|Seila Law LLC v. Consumer Financial Protection Bureau|
|Argued March 3, 2020|
Decided June 29, 2020
|Full case name||Seila Law LLC v. Consumer Financial Protection Bureau|
|Citations||591 U.S. ___ (more)|
140 S. Ct. 2183
|Prior||Consumer Financial Protection Bureau v. Seila Law LLC, 923 F.3d 680 (9th Cir. 2019), affirming Consumer Financial Protection Bureau v. Seila Law LLC, No. 8:17-cv-01081-JLS-JEM, 2017 WL 6536586 (C.D. Cal. 2017)|
|The CFPB’s leadership by a single individual removable only for inefficiency, neglect, or malfeasance violates the separation of powers.|
|Majority||Roberts, joined by Alito, Kavanaugh; Thomas, Gorsuch (except Part IV)|
|Concur/dissent||Thomas, joined by Gorsuch|
|Concur/dissent||Kagan, joined by Ginsburg, Breyer, Sotomayor|
|U.S. Const., Art. II, §2, cl. 2|
Seila Law LLC v. Consumer Financial Protection Bureau, 591 U.S. ____ (2020) was a U.S. Supreme Court case which determined that the structure of the Consumer Financial Protection Bureau (CFPB), with a single director who could only be removed from office "for cause", violates the separation of powers. The Court's 5–4 decision, issued on June 29, 2020, recognized that the directorship position was severable from the statute that established the CFPB, allowing the CFPB to continue to operate.
The CFPB was envisioned by Elizabeth Warren while she was a law professor at Harvard Law School, it was brought into being through the 2010 Dodd–Frank Wall Street Reform and Consumer Protection Act.
The CFPB was designed to protect consumers and promote regulations to prevent similar events such as the Great Recession that ran from 2007 to 2009. To be able to promote these regulations, it was determined that the agency needed to be independent, and thus it was established to have a single Director, selected by the President with confirmation by the Senate, appointed to a five-year term, and who could only be removed for "inefficiency, neglect of duty, or malfeasance in office", as set by . Since its establishing, the CFPB has actively gone after banks and other financial service providers that have determined to be "bad actors". Notably, the CFPB was a major player in the Wells Fargo account fraud scandal.
The CFPB was established under President Barack Obama and the Democratic-led Congress, and had been seen as a bane by the Republican Party as a sign of government overreach. In the years after it was established, the Republicans gained control of the Senate, and Donald Trump became president in 2017, putting the CFPB under scrutiny. Businesses that also shared this dismissive view of the CFPB began to file lawsuits to try to challenge the agency's legality.

* Given records *
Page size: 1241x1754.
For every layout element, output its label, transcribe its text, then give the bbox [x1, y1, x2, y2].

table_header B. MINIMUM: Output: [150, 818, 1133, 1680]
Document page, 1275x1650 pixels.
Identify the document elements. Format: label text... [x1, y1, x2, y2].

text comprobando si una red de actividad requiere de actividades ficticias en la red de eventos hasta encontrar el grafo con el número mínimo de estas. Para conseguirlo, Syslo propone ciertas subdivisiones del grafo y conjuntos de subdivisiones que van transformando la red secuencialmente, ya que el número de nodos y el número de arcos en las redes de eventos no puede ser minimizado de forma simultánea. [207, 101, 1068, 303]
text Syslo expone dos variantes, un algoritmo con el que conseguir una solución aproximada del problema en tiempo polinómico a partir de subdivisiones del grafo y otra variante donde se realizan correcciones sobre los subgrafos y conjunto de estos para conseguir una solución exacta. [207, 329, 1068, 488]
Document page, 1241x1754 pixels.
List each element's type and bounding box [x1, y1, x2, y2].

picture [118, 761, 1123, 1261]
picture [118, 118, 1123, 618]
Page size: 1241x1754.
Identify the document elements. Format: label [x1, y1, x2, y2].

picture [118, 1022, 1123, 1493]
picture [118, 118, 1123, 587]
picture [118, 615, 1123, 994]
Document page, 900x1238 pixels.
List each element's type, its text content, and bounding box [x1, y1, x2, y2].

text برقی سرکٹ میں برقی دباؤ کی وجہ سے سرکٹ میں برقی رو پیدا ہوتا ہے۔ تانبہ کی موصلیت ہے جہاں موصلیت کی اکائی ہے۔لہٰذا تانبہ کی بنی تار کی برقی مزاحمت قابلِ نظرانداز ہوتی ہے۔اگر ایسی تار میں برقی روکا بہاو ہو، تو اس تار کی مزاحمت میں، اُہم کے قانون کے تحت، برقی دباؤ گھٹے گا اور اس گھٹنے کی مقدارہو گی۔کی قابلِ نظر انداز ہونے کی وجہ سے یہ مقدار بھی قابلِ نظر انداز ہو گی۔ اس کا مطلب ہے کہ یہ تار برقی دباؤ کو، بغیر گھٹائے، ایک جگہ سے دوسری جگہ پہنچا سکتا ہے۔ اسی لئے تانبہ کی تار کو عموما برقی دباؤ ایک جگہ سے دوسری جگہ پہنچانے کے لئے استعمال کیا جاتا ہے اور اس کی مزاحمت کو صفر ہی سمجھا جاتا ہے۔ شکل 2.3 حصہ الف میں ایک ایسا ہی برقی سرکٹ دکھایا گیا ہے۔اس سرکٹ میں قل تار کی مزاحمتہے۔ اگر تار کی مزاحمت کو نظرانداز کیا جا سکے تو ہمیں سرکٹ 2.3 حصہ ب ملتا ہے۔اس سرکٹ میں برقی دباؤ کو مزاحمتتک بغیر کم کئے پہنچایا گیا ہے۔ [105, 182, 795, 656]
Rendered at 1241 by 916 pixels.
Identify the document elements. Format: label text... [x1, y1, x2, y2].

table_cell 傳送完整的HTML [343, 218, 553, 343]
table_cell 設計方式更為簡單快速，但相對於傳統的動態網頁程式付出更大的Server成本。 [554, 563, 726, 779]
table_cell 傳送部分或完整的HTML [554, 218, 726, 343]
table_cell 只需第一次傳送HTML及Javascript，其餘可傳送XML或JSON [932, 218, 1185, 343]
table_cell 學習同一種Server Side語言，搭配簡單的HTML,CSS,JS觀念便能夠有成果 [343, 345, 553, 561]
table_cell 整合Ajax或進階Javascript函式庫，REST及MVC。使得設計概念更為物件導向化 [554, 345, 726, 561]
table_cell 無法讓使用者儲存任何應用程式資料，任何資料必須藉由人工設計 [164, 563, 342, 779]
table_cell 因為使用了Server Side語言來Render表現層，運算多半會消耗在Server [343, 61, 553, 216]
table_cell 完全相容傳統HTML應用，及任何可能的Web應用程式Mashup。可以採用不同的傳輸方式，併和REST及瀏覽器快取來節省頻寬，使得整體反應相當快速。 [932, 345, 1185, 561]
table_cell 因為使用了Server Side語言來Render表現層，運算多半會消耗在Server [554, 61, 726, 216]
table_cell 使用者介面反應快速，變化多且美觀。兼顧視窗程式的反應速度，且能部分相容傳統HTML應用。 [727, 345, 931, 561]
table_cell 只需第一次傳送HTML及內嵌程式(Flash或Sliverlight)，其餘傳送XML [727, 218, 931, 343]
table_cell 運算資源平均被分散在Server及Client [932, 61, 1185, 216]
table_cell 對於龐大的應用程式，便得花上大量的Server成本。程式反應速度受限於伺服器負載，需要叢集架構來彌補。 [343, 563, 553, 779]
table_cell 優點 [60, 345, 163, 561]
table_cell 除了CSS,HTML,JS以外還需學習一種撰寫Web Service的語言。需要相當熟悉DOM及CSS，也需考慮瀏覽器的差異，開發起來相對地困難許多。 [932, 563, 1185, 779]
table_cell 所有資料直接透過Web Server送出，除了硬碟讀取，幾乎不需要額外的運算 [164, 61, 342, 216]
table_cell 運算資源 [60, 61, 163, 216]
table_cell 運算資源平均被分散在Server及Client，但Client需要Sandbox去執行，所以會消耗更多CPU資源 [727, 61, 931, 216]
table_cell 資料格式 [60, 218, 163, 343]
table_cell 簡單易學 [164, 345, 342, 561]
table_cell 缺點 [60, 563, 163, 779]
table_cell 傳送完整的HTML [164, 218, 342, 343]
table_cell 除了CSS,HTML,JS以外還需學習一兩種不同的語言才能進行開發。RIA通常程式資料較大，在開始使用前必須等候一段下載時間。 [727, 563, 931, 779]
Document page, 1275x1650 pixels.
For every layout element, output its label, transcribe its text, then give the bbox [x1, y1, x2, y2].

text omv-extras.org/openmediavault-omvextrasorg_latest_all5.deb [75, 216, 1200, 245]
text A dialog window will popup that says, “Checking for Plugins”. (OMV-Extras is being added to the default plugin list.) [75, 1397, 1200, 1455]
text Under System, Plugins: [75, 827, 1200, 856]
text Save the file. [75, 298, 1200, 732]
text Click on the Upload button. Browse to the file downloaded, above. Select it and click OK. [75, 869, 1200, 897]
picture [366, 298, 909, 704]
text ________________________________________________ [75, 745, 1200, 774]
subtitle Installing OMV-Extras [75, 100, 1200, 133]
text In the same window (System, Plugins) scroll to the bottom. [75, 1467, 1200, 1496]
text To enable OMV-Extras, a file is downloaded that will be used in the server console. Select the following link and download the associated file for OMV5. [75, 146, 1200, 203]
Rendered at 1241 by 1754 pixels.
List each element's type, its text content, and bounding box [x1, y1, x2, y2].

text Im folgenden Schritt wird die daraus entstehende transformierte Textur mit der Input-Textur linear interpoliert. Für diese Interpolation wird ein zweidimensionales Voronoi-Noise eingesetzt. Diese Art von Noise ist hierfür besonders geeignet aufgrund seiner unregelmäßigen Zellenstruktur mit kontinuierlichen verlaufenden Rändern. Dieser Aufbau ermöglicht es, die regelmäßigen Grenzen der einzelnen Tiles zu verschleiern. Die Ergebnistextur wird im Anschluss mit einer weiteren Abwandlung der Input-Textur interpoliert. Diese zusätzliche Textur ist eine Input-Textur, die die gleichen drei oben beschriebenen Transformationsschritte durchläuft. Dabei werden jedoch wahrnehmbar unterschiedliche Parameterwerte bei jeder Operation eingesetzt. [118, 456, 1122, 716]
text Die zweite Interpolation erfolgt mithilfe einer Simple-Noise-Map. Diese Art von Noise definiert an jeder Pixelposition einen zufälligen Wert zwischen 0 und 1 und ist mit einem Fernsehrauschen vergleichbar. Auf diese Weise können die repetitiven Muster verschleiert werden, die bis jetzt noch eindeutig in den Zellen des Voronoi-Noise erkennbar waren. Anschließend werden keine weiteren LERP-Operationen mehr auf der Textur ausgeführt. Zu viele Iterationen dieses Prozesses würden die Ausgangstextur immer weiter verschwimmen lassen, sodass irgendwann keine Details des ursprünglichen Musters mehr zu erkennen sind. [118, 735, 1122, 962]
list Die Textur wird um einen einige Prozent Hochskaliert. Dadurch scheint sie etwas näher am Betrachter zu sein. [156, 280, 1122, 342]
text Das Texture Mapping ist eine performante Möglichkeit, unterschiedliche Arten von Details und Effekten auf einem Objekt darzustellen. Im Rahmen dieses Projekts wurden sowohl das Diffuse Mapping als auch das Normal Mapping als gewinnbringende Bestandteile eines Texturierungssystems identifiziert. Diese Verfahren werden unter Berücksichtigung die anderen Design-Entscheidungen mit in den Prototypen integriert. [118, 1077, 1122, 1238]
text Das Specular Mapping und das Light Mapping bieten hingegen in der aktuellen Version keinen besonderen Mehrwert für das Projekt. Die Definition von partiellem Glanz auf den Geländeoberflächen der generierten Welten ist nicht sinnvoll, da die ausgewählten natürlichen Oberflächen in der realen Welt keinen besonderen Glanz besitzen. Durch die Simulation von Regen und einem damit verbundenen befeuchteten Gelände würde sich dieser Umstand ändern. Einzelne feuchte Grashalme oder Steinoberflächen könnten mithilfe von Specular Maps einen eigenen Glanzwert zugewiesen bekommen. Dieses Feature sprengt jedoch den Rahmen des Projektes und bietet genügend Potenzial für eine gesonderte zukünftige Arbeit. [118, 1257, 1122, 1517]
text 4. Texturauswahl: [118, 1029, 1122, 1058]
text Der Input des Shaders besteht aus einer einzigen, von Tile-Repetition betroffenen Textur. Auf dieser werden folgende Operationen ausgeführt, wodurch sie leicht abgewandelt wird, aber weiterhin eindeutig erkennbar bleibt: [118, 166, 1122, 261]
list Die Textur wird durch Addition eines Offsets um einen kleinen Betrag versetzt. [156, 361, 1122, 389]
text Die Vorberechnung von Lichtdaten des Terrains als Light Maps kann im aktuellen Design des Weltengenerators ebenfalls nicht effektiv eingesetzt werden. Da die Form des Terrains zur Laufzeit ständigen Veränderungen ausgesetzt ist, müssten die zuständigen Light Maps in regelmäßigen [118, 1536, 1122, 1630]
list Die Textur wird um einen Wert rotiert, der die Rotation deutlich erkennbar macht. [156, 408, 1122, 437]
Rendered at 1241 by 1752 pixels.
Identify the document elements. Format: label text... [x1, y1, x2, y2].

* Problem to work on *
Rewrite the stretch of the case summary from "The CFPB was established" through "the agency's legality.", swapping "bane" for "threat".

* Result of this exercise *
The CFPB was established under President Barack Obama and the Democratic-led Congress, and had been seen as a threat by the Republican Party as a sign of government overreach. In the years after it was established, the Republicans gained control of the Senate, and Donald Trump became president in 2017, putting the CFPB under scrutiny. Businesses that also shared this dismissive view of the CFPB began to file lawsuits to try to challenge the agency's legality.